Equivalence Cache會存儲每個node的Predicates Results,是一個3層Map對象:
第一層key是node name,表示節點名稱;
第二層key是predicateKey,表示預選策略,因此該node對應的algorithmCache Entries數量最多不超過Scheduler注冊的Predicate Policies數量,這用來保證Cache大小,防止查找Equivalence Cache時性能太差。
第三層key是Equivalence Hash,前面已經提到過。
比如,algorithmCache[$nodeName].predicatesCache.Get($predicateKey)[$equivalenceHash]
表示$equivalenceHash
對應的Pods在$nodeName
節點上進行$predicateKey
進行預選是否成功。
截止Kubernetes 1.10,predicateKey支持列表如下(20個):
MatchInterPodAffinity
CheckVolumeBinding
CheckNodeCondition
GeneralPredicates
HostName
PodFitsHostPorts
MatchNodeSelector
PodFitsResources
NoDiskConflict
PodToleratesNodeTaints
CheckNodeUnschedulable
PodToleratesNodeNoExecuteTaints
CheckNodeLabelPresence
CheckServiceAffinity
MaxEBSVolumeCount
MaxGCEPDVolumeCount
MaxAzureDiskVolumeCount
NoVolumeZoneConflict
CheckNodeMemoryPressure
CheckNodeDiskPressure
注意,即使該Pod找到對應的Equivalence Class,Equivalence Cache中也有可能沒有可用的Predicate Result,或者對應的Predicate Result已經失效。這時就會觸發正常的Predicate,并把Result寫到Equivalence Cache中。
如何維護和更新Equivalence Cache呢?如果頻繁的更新整個node對應的Equivalence Cache,這違背了Equivalence Cache設計的初衷,并不能提升Predicate的效率。
前面提到過Equivalence Cache的三層Map結構設計,第二層Key是predicateKey,因此Scheduler能做到只invalid單個Predicate Result,而不是盲目的invalid整個node的algorithmCache。
Scheduler會Watch相關API Objects Add/Update/Delete Event,并根據相關策略invalid對應的Equivalence Cache數據,具體的邏輯請看下面的源碼分析部分。
Equivalence Cache結構定義如下:
// EquivalenceCache holds: // 1. a map of AlgorithmCache with node name as key // 2. function to get equivalence pod type EquivalenceCache struct { sync.RWMutex getEquivalencePod algorithm.GetEquivalencePodFunc algorithmCache map[string]AlgorithmCache } // The AlgorithmCache stores PredicateMap with predicate name as key type AlgorithmCache struct { // Only consider predicates for now predicatesCache *lru.Cache }
Equivalence Cache真正的緩存數據是通過algorithmCache Map存儲,其key為nodeName。
每個node上的Predicate Result Cache通過AlgorithmCache.predicateCache存儲,predicateCache是LRU(Least Recently Used,最少最近使用算法)Cache,只能存儲一定數量的Entries,Kubernetes中指定最大值為100(Kubernetes 1.10默認實現的Predicate Funcs一共有20個)。
LRU Cache是一個Cache置換算法,含義是“最近最少使用”,當Cache滿(沒有空閑的cache塊)時,把滿足“最近最少使用”的數據從Cache中置換出去,并且保證Cache中第一個數據是最近剛剛訪問的。

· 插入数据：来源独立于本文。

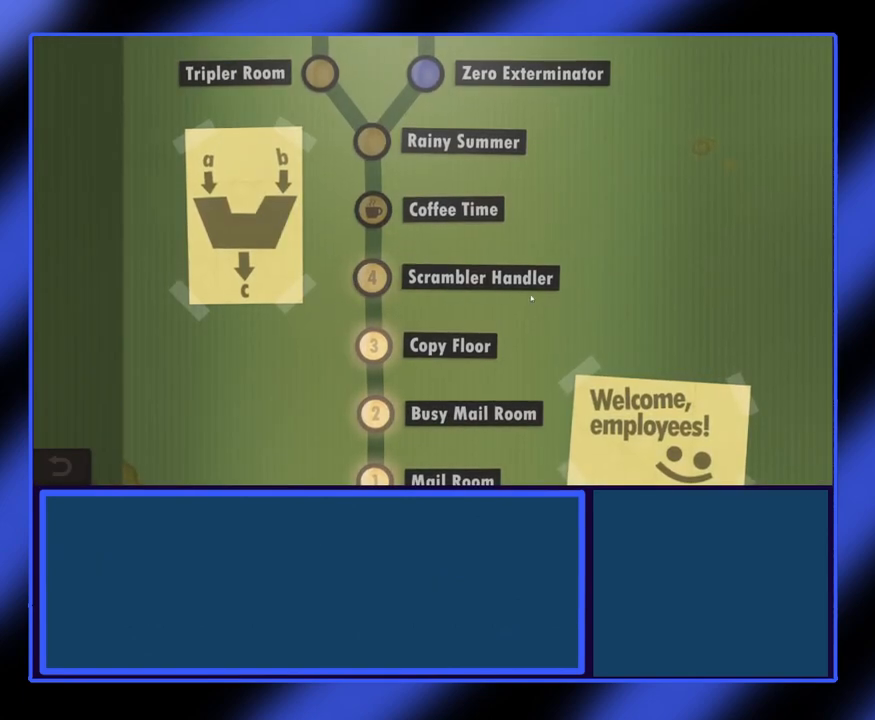
{"keys": [], "mouse": [], "events": []}
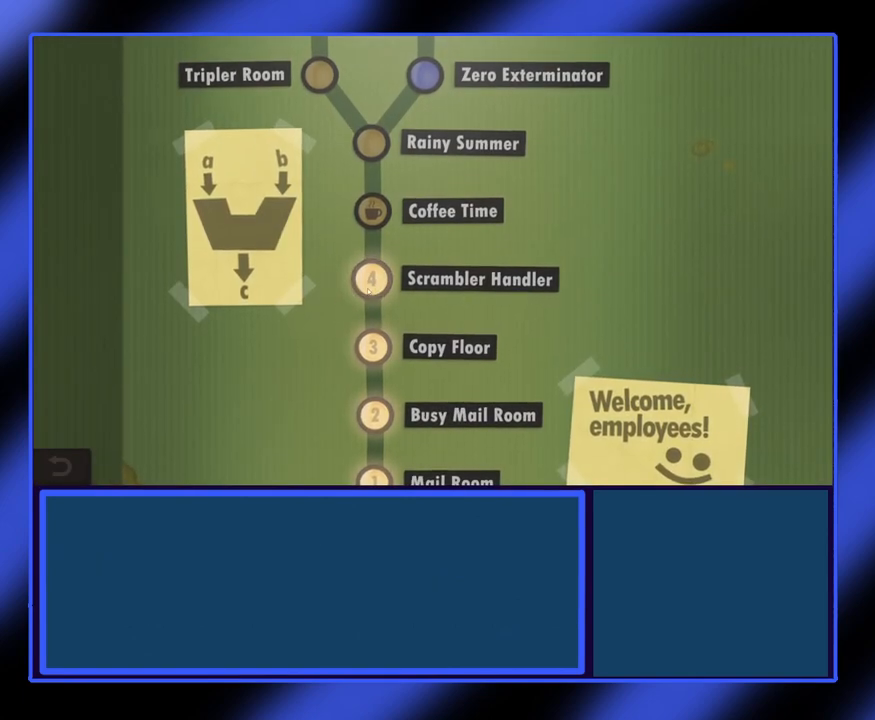
{"keys": [], "mouse": [], "events": []}
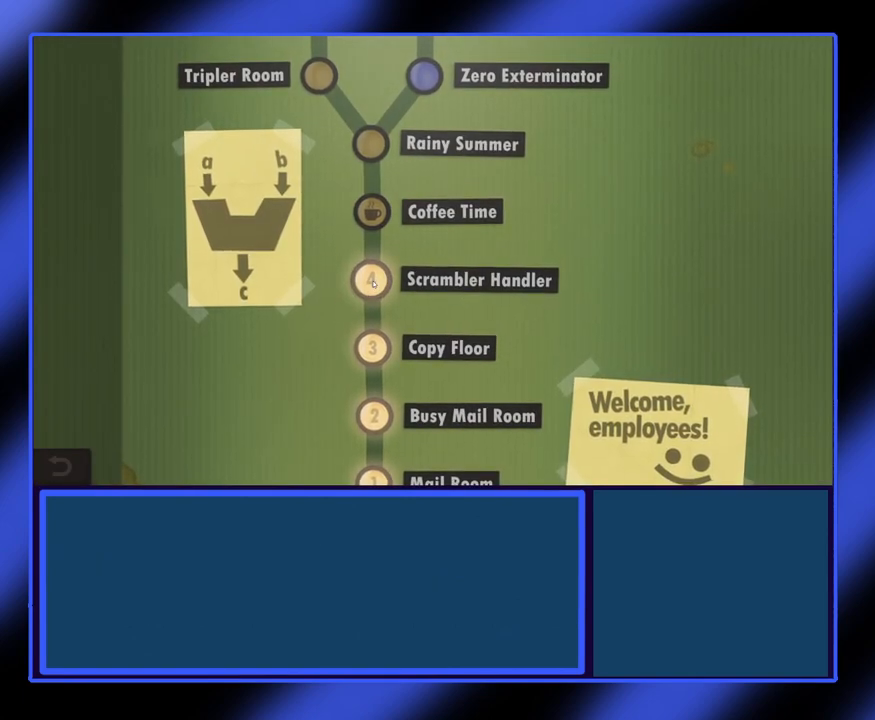
{"keys": [], "mouse": [], "events": [[67, "mouse_left", "down"], [100, "mouse_left", "up"]]}
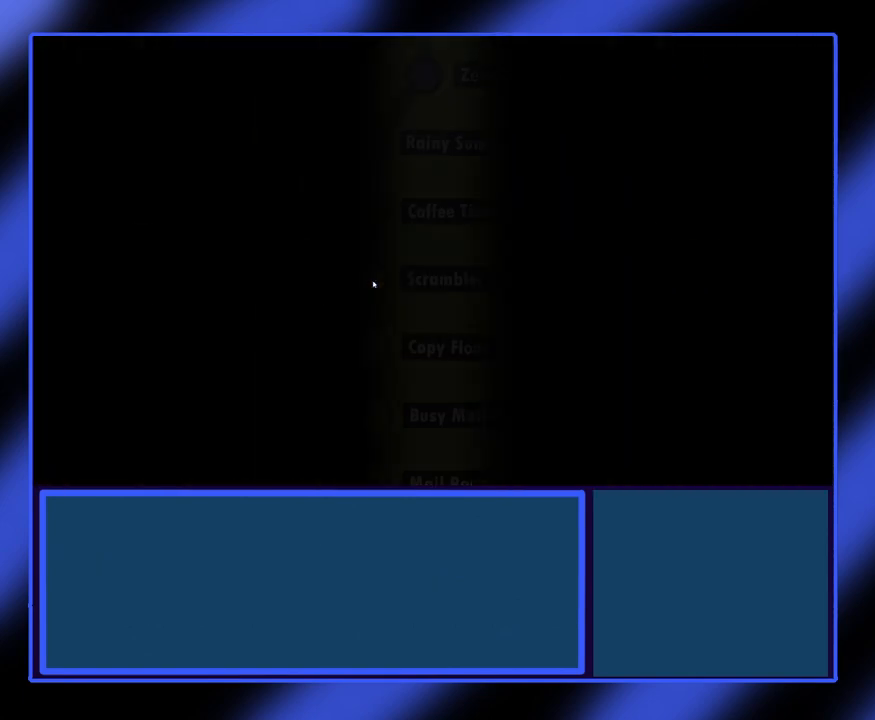
{"keys": [], "mouse": [], "events": []}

由“局部性原理”,這樣的數據更有可能被接下來的程序訪問,提升性能。
predicateCache也是k-v存儲,key為predicateKey,value為PredicateMap。
predicateMap的key為uint64的Equivalence Hash,value為HostPredicate。
HostPredicate用來表示Pod使用Predicate Policy與某個node的匹配結果,結構如下:
// HostPredicate is the cached predicate result type HostPredicate struct { Fit bool FailReasons []algorithm.PredicateFailureReason }
InvalidateCachedPredicateItem:用來從Equivalence Cache中刪除某個node上某個predicate policy的所有EquivalenceHash(對應Equivalent Pods)的Predicate Result緩存數據。
func (ec *EquivalenceCache) InvalidateCachedPredicateItem(nodeName string, predicateKeys sets.String) { ... if algorithmCache, exist := ec.algorithmCache[nodeName]; exist { for predicateKey := range predicateKeys { algorithmCache.predicatesCache.Remove(predicateKey) } } ... }
InvalidateCachedPredicateItemOfAllNodes:用來刪除所有node上指定predicate policy集合對應的所有EquivalenceHash(對應Equivalent Pods)的Predicate Result緩存數據。
func (ec *EquivalenceCache) InvalidateCachedPredicateItemOfAllNodes(predicateKeys sets.String) { ... // algorithmCache uses nodeName as key, so we just iterate it and invalid given predicates for _, algorithmCache := range ec.algorithmCache { for predicateKey := range predicateKeys { // just use keys is enough algorithmCache.predicatesCache.Remove(predicateKey) } } ... }
PredicateWithECache:檢查Equivalence Cache中的Predicate Result緩存數據是否有可用的數據,如果命中緩存,則直接根據緩存中的Predicate Result作為該pod在該node上該Predicate policy的預選結果返回。如果沒命中,則返回false和失敗原因。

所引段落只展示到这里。